Chinese police detained Jiang Yanhong, a 44-year-old single mother living in China’s central Henan province, this weekend after pleading with local officials to investigate the death of her 12-year-old daughter Li Boyi, who died in August after receiving a coronavirus vaccination.
Jiang Yanhong and her sister Jiang Yanchao were arrested on Communist China’s all-purpose charge of “picking quarrels and provoking trouble” when she demanded a better explanation for the death of her child. Police reportedly warned her in September that they would arrest her if she kept asking questions.
Li Boyi was given her first shot of an unspecified coronavirus vaccine on August 10. She became severely ill two days later and died on August 28. The hospital that treated her ruled her death was the result of “septic inflammation” that had nothing to do with her vaccination.
Jiang was unwilling to accept that explanation, so she demanded an investigation by the regional medical board, and when the board did not reply, she took her complaint to Communist Party officials in Beijing.
That was evidently the step that angered the local officials who had her arrested when she returned home, especially since the intrepid mom made her trip during China’s National Day holidays, on the eve of a major session of the Chinese Communist Party’s (CCP) Central Committee.
“It is even more complicated now with the issues of prevention and control for the Covid-19 [Chinese coronavirus] pandemic. Any claims that the death may be related to vaccination would also make it a very sensitive case,” a lawyer in Henan explained to the South China Morning Post (SCMP) on Tuesday.
The “issues of prevention and control” the lawyer mentioned would pertain to the persistent outbreaks of Chinese coronavirus in Henan, which complicate the Communist Party’s narrative that it swiftly and completely eradicated the Wuhan coronavirus last year.
Li Boyi’s death could also complicate China’s “vaccine diplomacy,” which has been running into trouble as foreign customers conclude China’s vaccines are less effective than Western alternatives.
Brazil, for example, suspended distributing 12 million doses of China’s Sinovac product in September due to quality control concerns, while Thailand announced on Monday it would stop using Sinovac after its current inventory of the shots is depleted.
Some non-Chinese medical experts have suggested China’s shots should not be used at all, or should be mixed with other vaccines, while others say the massive number of vaccines produced by Chinese factories should not be wasted given the huge demand for vaccines in developing nations. Even the more optimistic foreign medical experts concede that China’s vaccines appear to provide less coronavirus protection initially, and their benefits fade more quickly than Western products made with newer technology.
Chinese vaccine producers continue to insist their products are safe for children, including those much younger than Li Boyi.

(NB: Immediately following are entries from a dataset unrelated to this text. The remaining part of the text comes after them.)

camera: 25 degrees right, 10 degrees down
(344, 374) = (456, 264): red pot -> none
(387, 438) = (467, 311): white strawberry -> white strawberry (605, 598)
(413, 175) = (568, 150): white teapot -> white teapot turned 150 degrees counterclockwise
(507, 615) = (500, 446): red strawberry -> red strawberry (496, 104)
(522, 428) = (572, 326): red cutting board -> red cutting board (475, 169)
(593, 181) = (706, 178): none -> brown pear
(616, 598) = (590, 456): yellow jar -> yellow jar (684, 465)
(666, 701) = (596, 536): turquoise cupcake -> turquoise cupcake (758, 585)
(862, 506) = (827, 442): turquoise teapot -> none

Human rights advocates worry that safety information from an authoritarian regime noted for making dissidents vanish cannot be trusted.

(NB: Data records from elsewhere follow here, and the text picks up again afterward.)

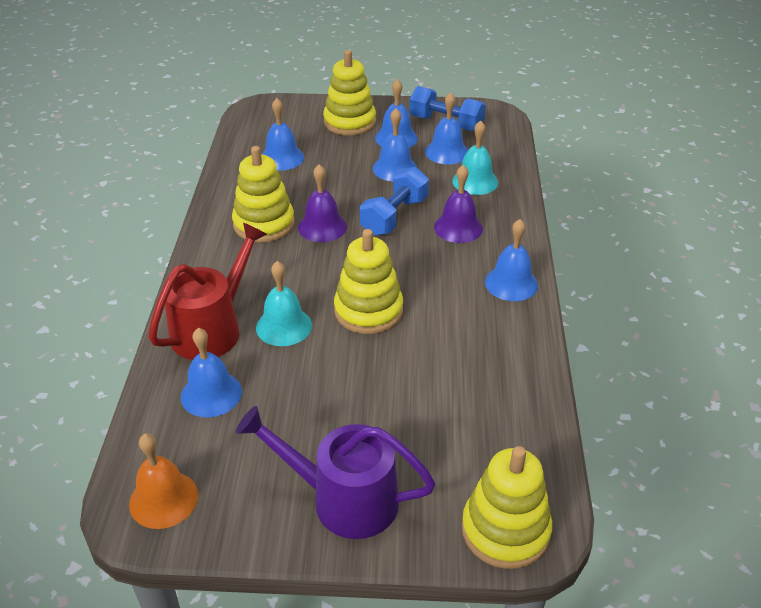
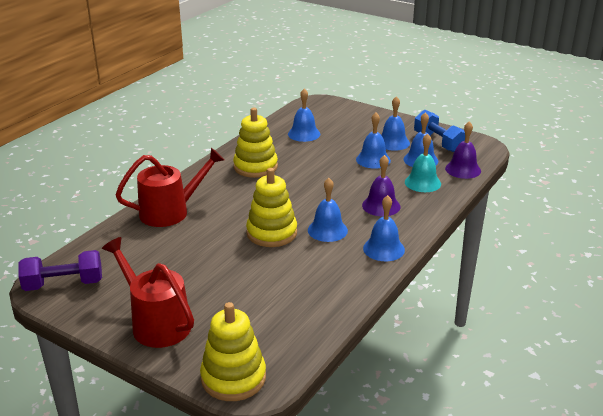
camera: 30 degrees right, 10 degrees down
(163, 499) = (64, 284): orange bell -> purple dumbbell
(211, 394) = (137, 244): blue bell -> blue bell (327, 230)
(284, 326) = (212, 224): turquoise bell -> none
(322, 227) = (290, 179): purple bell -> purple bell (463, 169)
(343, 499) = (156, 323): purple watering can -> red watering can
(349, 122) = (370, 125): yellow stacking toy -> none
(394, 216) = (343, 187): blue dumbbell -> none

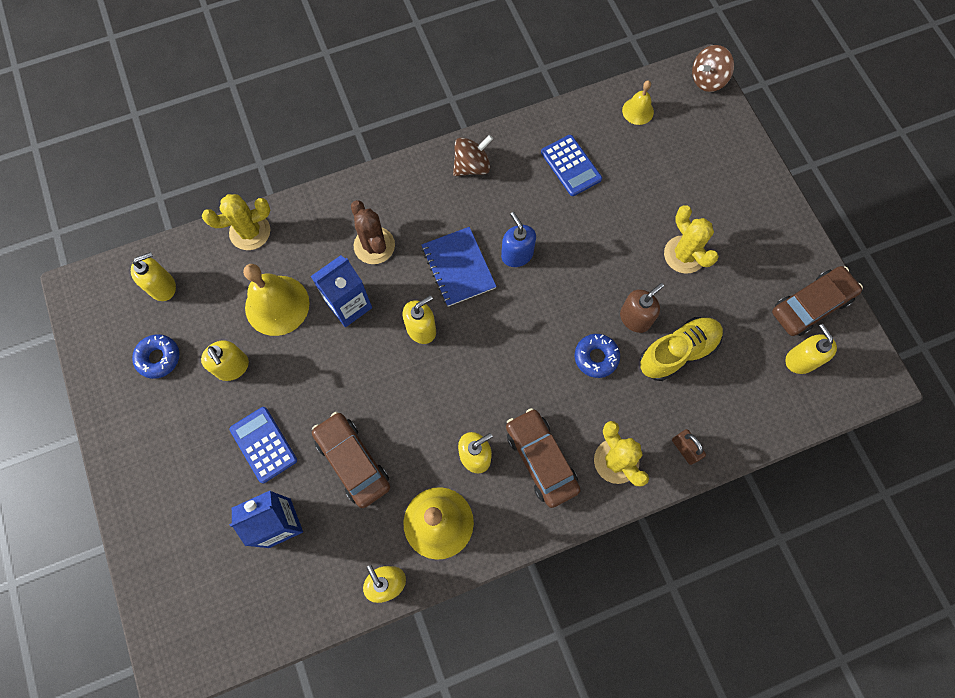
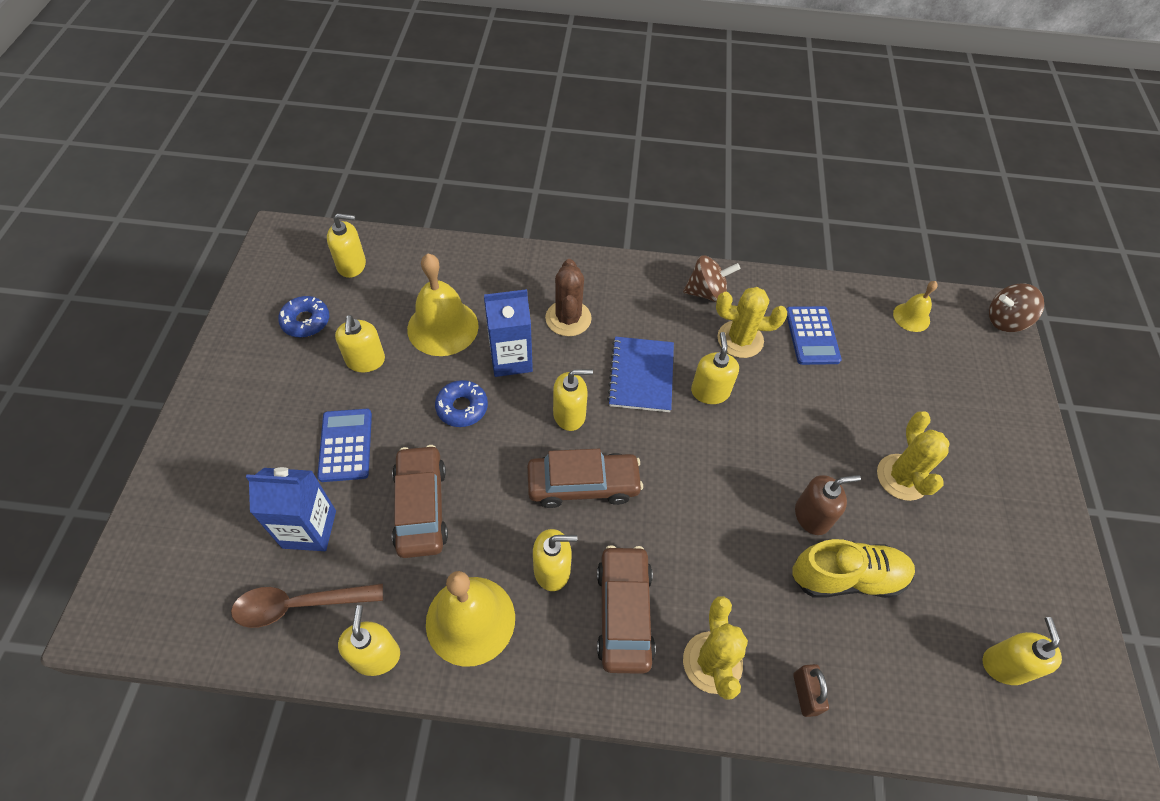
camera: 25 degrees right, 15 degrees down
(250, 232) = (459, 256): yellow cactus -> yellow cactus (740, 339)
(309, 580) = (299, 605): none -> brown spoon
(517, 254) = (710, 391): blue soap dispenser -> yellow soap dispenser
(596, 357) = (745, 535): blue donut -> blue donut (462, 407)
(811, 305) = (1043, 607): brown car -> brown car (583, 485)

Human Rights Watch noted that another anguished mother whose daughter died of a strange neurological condition after getting vaccinated “forcibly disappeared” exactly one year ago. Vaccine safety scandals in China long predate the Wuhan coronavirus outbreak, and the Communist Party has a history of making the scandals go away by making the complainers go away:
In October, the authorities in Henan province forcibly disappeared He Fangmei, an outspoken critic of Chinese vaccine companies following her daughter’s diagnosis with a neurological disease after she received vaccinations. He, who was pregnant at the time of her disappearance, has not been heard from since. In January, shortly before WHO experts arrived in China to investigate the origin of Covid-19, Shanghai authorities also forcibly disappeared Hua Xiuzhen, a vaccine safety advocate whose adult daughter developed a neurological disorder after receiving a rabies vaccine in 2014.
In 2018, a court in Henan province sentenced vaccine safety activist Zhang Da’e to two years in prison for “picking quarrels and provoking trouble.” After being given a vaccine at the local government-run epidemic prevention center in Henan province, Zhang’s granddaughter was diagnosed with a brain injury and other illnesses. Though Human Rights Watch is unable to verify the causes of these illnesses, the families all believe they are a result of faulty vaccines.

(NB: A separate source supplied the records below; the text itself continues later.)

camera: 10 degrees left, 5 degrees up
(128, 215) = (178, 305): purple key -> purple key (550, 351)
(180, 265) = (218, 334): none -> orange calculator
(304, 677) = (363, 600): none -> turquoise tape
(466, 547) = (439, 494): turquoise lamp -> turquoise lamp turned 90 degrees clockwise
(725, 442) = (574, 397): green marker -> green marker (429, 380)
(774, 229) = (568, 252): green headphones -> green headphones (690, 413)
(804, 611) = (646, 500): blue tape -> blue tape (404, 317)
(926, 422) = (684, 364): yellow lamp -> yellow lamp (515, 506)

While there have not been publicly known cases of recipients of the Chinese Covid-19 vaccines suffering severe side effects, the authorities censored online posts raising questions about the safety of the vaccines,” HRW noted in March.
Last month HRW denounced China’s “use of force and coercion to drive up its Covid-19 vaccination rate,” and suggested the Communist Party resorted to such methods because so many of its citizens “resist Chinese-made vaccines as a result of recurring vaccine scandals.”
“Sinopharm and Sinovac, whose COVID-19 vaccines have been approved by WHO, were reportedly involved in some of the scandals,” HRW pointed out.